Data records
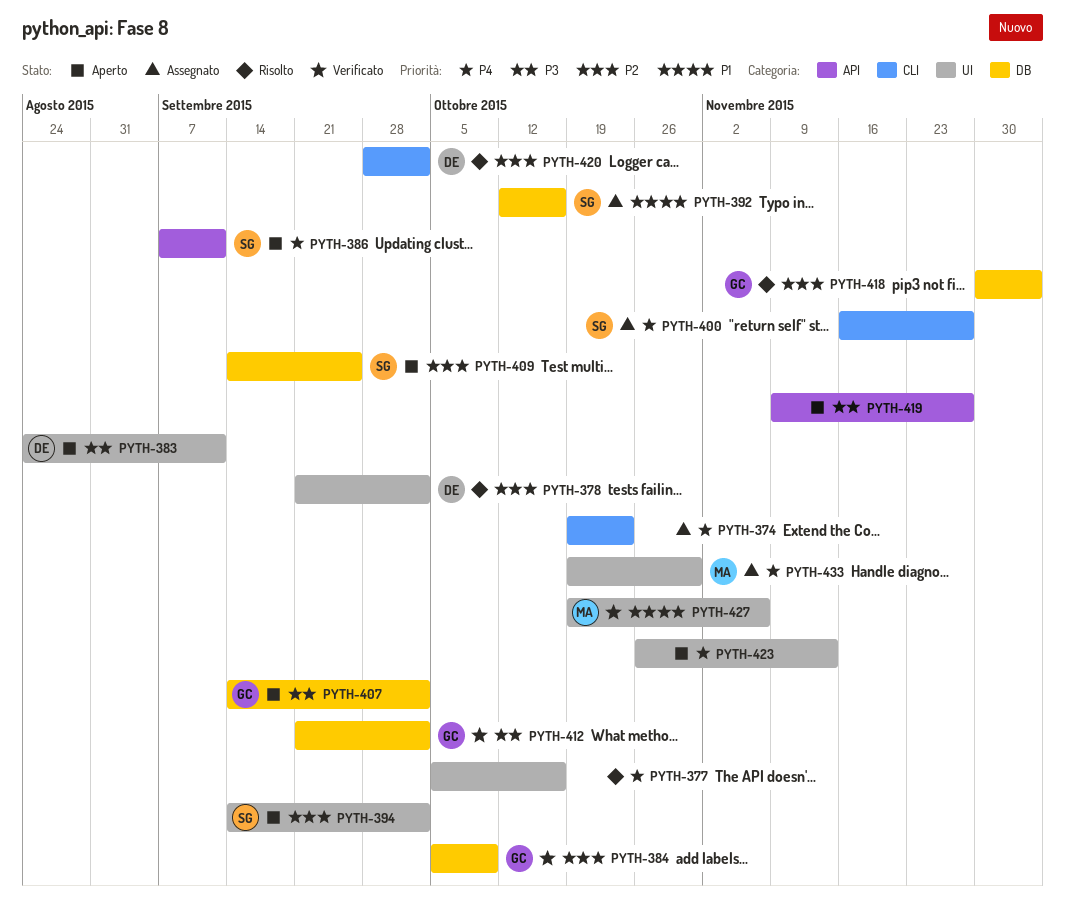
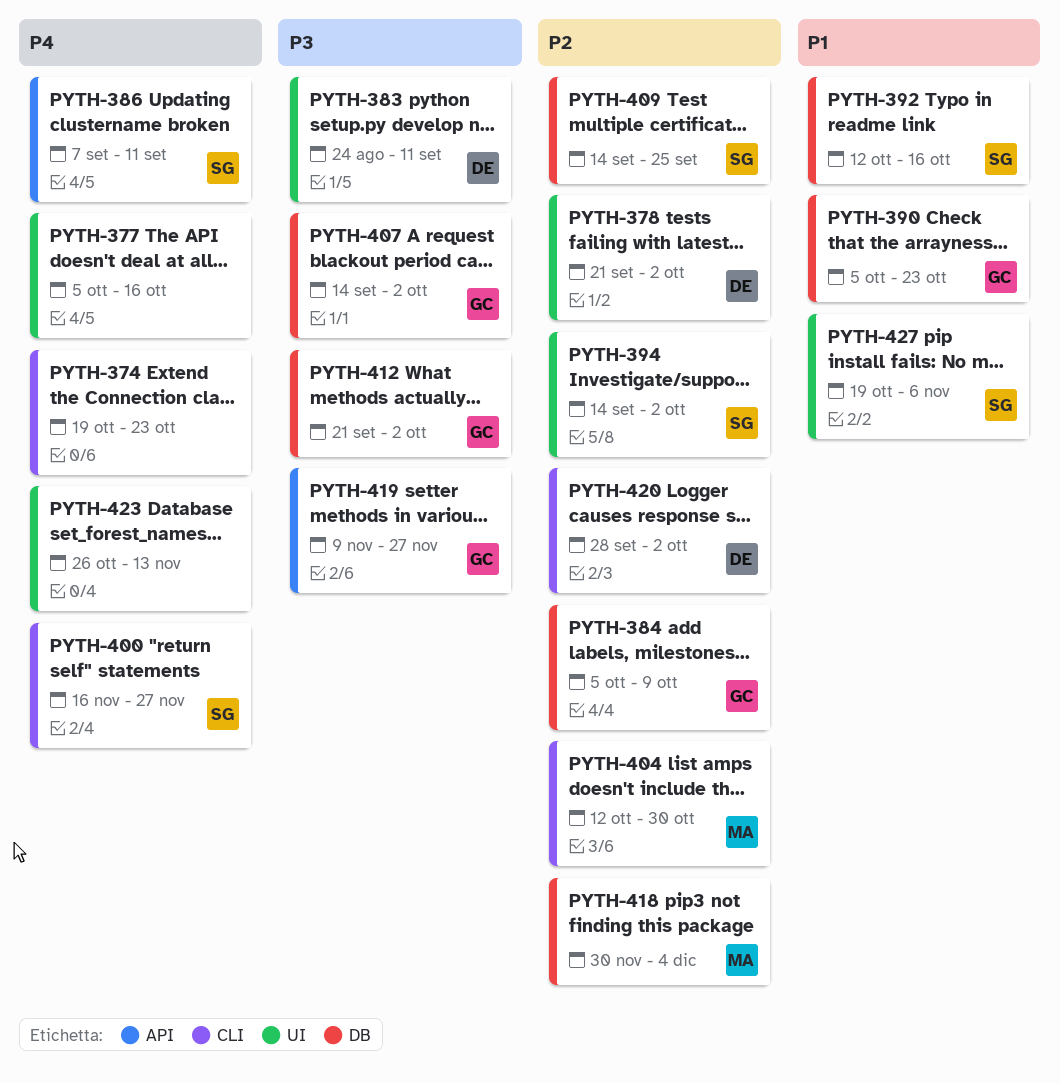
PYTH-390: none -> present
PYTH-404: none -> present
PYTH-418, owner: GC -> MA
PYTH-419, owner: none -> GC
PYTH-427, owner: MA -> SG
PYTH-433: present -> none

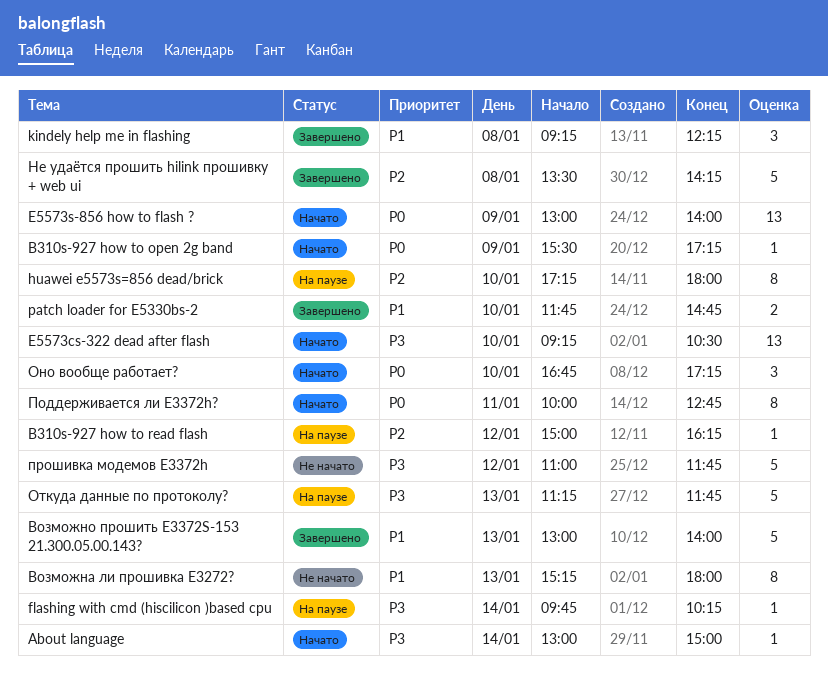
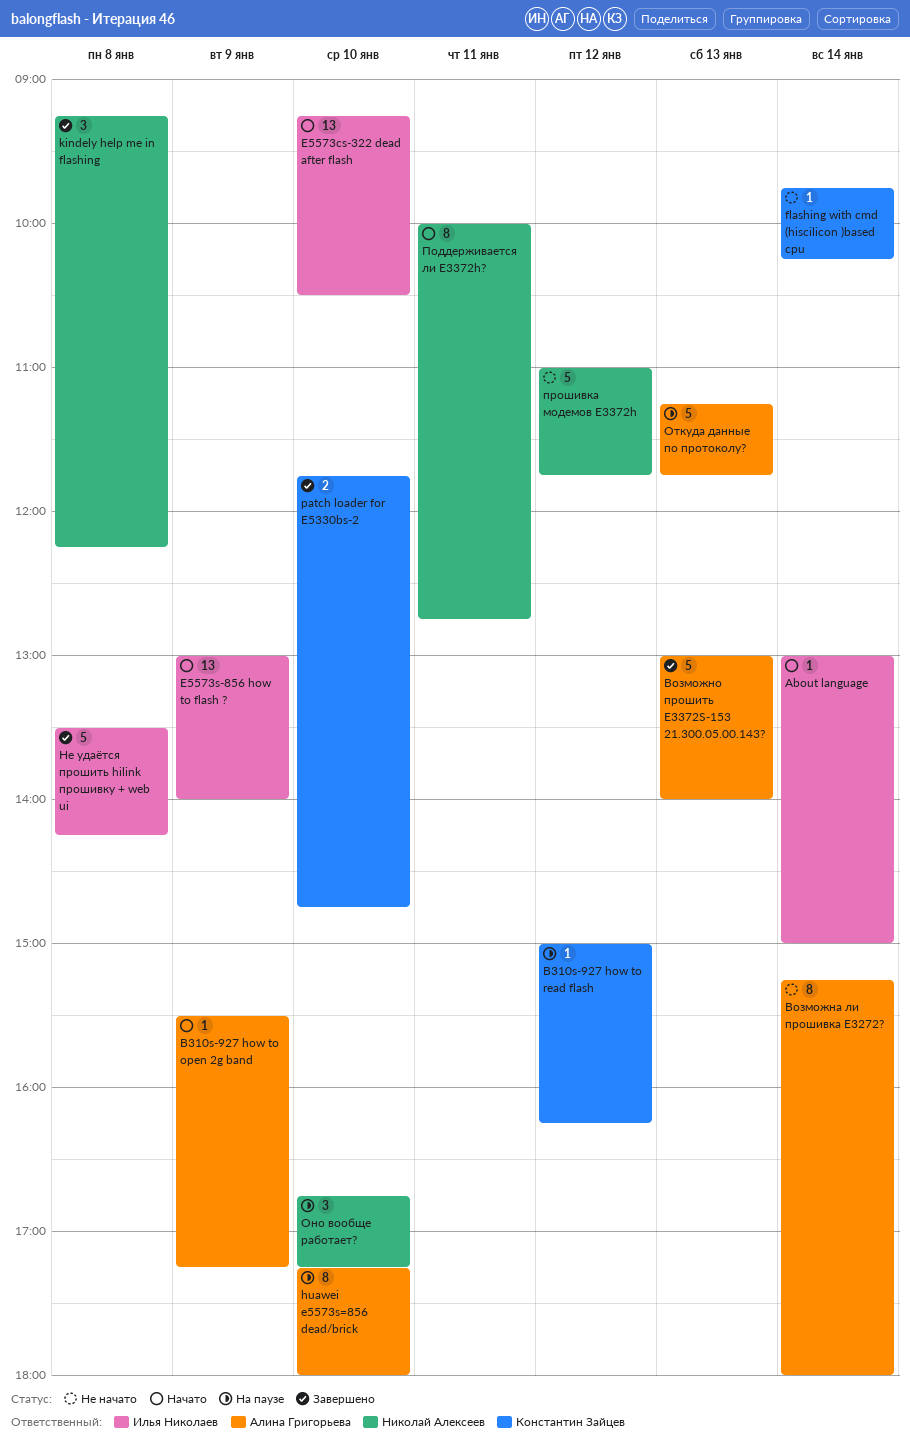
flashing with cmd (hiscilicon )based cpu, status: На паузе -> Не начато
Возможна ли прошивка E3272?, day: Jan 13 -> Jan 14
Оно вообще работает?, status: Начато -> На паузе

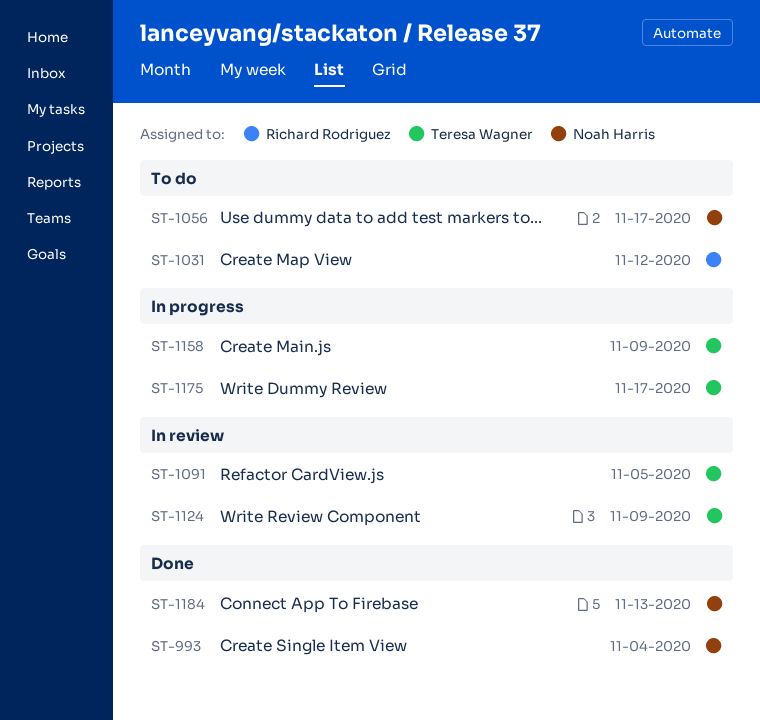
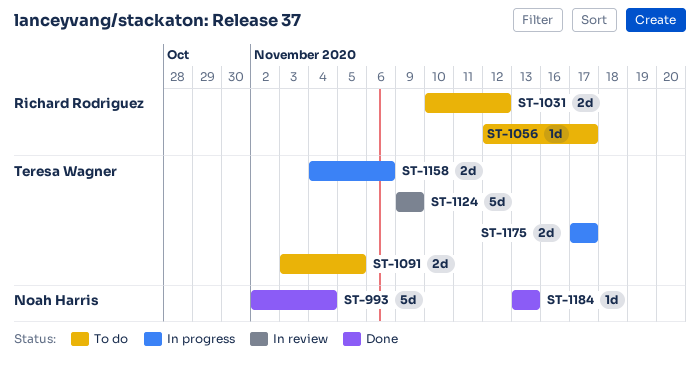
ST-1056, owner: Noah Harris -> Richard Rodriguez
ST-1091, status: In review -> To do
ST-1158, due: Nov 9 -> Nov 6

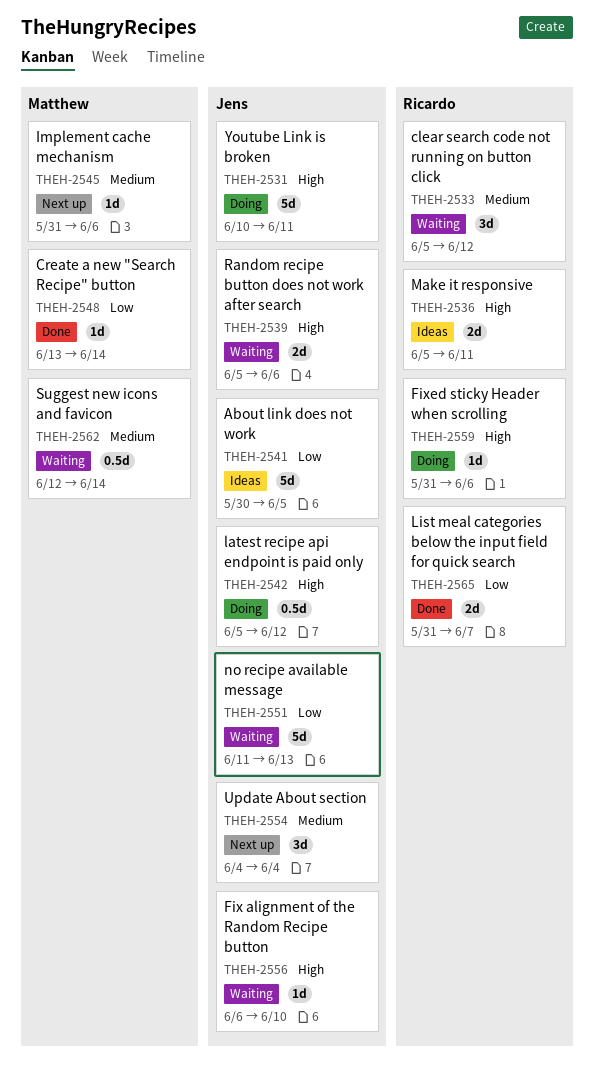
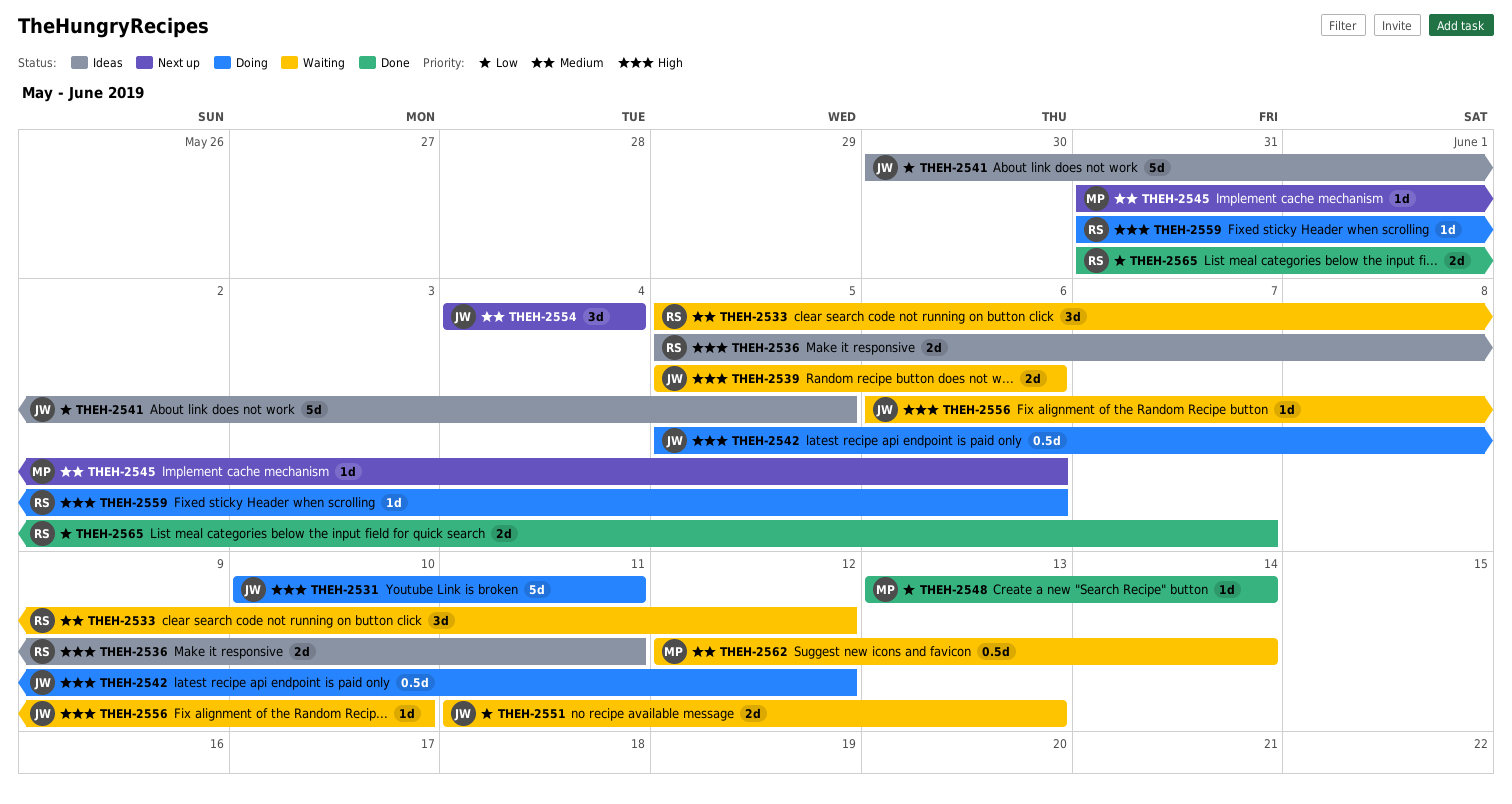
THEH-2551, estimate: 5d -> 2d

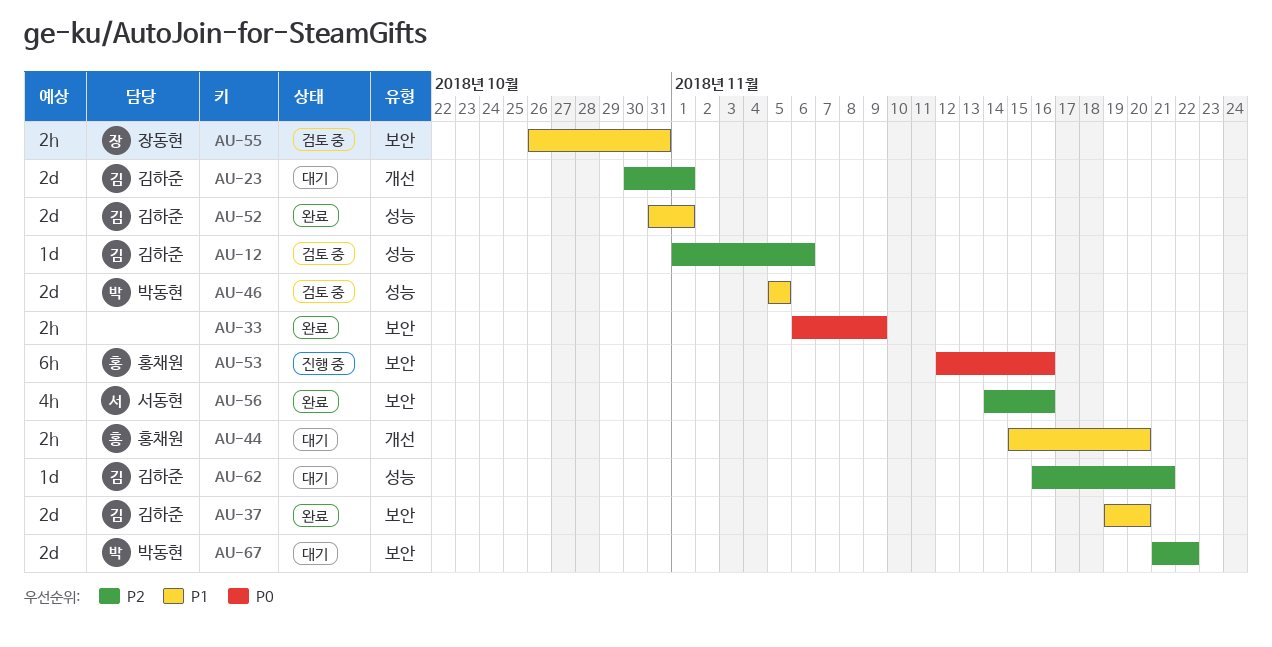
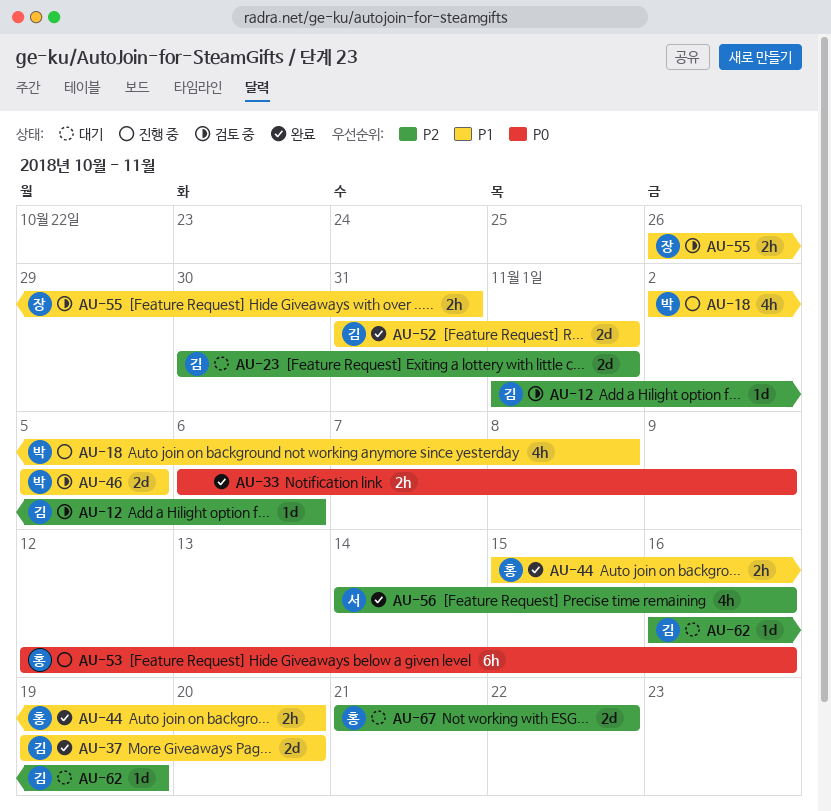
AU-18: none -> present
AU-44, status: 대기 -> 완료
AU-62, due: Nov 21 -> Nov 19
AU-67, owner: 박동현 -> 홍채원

About this task
Please, without any pictures, write out exactly the lines of the listing from its first line through the line that holds "AU-44, status: 대기 -> 완료", ends included, and nothing beyond them.

Answer space
PYTH-390: none -> present
PYTH-404: none -> present
PYTH-418, owner: GC -> MA
PYTH-419, owner: none -> GC
PYTH-427, owner: MA -> SG
PYTH-433: present -> none

flashing with cmd (hiscilicon )based cpu, status: На паузе -> Не начато
Возможна ли прошивка E3272?, day: Jan 13 -> Jan 14
Оно вообще работает?, status: Начато -> На паузе

ST-1056, owner: Noah Harris -> Richard Rodriguez
ST-1091, status: In review -> To do
ST-1158, due: Nov 9 -> Nov 6

THEH-2551, estimate: 5d -> 2d

AU-18: none -> present
AU-44, status: 대기 -> 완료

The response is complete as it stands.